## Source data
########
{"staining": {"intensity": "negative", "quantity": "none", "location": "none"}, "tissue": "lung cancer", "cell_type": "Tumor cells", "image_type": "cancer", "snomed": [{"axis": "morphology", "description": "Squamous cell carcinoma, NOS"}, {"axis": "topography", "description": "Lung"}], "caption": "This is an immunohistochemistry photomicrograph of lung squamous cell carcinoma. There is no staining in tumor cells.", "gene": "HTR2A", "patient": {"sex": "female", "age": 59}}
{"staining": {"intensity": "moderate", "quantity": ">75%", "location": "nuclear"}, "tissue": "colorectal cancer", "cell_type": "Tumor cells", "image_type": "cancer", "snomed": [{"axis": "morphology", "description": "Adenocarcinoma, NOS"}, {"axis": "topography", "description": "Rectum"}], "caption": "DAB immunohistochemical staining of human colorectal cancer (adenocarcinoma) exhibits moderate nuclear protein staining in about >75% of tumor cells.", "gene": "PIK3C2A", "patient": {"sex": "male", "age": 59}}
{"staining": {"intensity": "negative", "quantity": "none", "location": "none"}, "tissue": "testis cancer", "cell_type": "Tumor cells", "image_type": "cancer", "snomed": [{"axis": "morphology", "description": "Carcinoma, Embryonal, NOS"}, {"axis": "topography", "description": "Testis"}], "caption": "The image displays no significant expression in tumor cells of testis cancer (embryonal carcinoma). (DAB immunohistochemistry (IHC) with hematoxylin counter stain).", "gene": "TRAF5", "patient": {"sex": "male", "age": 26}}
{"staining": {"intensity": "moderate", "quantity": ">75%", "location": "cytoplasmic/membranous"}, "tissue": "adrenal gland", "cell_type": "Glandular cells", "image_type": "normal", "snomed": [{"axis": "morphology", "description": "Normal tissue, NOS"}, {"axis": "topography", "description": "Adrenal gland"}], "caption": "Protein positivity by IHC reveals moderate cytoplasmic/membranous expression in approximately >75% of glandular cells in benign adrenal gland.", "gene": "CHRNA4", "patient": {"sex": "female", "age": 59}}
########
## About this task
Write out the listing exactly, keeping every character.

## Solution
{"staining": {"intensity": "negative", "quantity": "none", "location": "none"}, "tissue": "lung cancer", "cell_type": "Tumor cells", "image_type": "cancer", "snomed": [{"axis": "morphology", "description": "Squamous cell carcinoma, NOS"}, {"axis": "topography", "description": "Lung"}], "caption": "This is an immunohistochemistry photomicrograph of lung squamous cell carcinoma. There is no staining in tumor cells.", "gene": "HTR2A", "patient": {"sex": "female", "age": 59}}
{"staining": {"intensity": "moderate", "quantity": ">75%", "location": "nuclear"}, "tissue": "colorectal cancer", "cell_type": "Tumor cells", "image_type": "cancer", "snomed": [{"axis": "morphology", "description": "Adenocarcinoma, NOS"}, {"axis": "topography", "description": "Rectum"}], "caption": "DAB immunohistochemical staining of human colorectal cancer (adenocarcinoma) exhibits moderate nuclear protein staining in about >75% of tumor cells.", "gene": "PIK3C2A", "patient": {"sex": "male", "age": 59}}
{"staining": {"intensity": "negative", "quantity": "none", "location": "none"}, "tissue": "testis cancer", "cell_type": "Tumor cells", "image_type": "cancer", "snomed": [{"axis": "morphology", "description": "Carcinoma, Embryonal, NOS"}, {"axis": "topography", "description": "Testis"}], "caption": "The image displays no significant expression in tumor cells of testis cancer (embryonal carcinoma). (DAB immunohistochemistry (IHC) with hematoxylin counter stain).", "gene": "TRAF5", "patient": {"sex": "male", "age": 26}}
{"staining": {"intensity": "moderate", "quantity": ">75%", "location": "cytoplasmic/membranous"}, "tissue": "adrenal gland", "cell_type": "Glandular cells", "image_type": "normal", "snomed": [{"axis": "morphology", "description": "Normal tissue, NOS"}, {"axis": "topography", "description": "Adrenal gland"}], "caption": "Protein positivity by IHC reveals moderate cytoplasmic/membranous expression in approximately >75% of glandular cells in benign adrenal gland.", "gene": "CHRNA4", "patient": {"sex": "female", "age": 59}}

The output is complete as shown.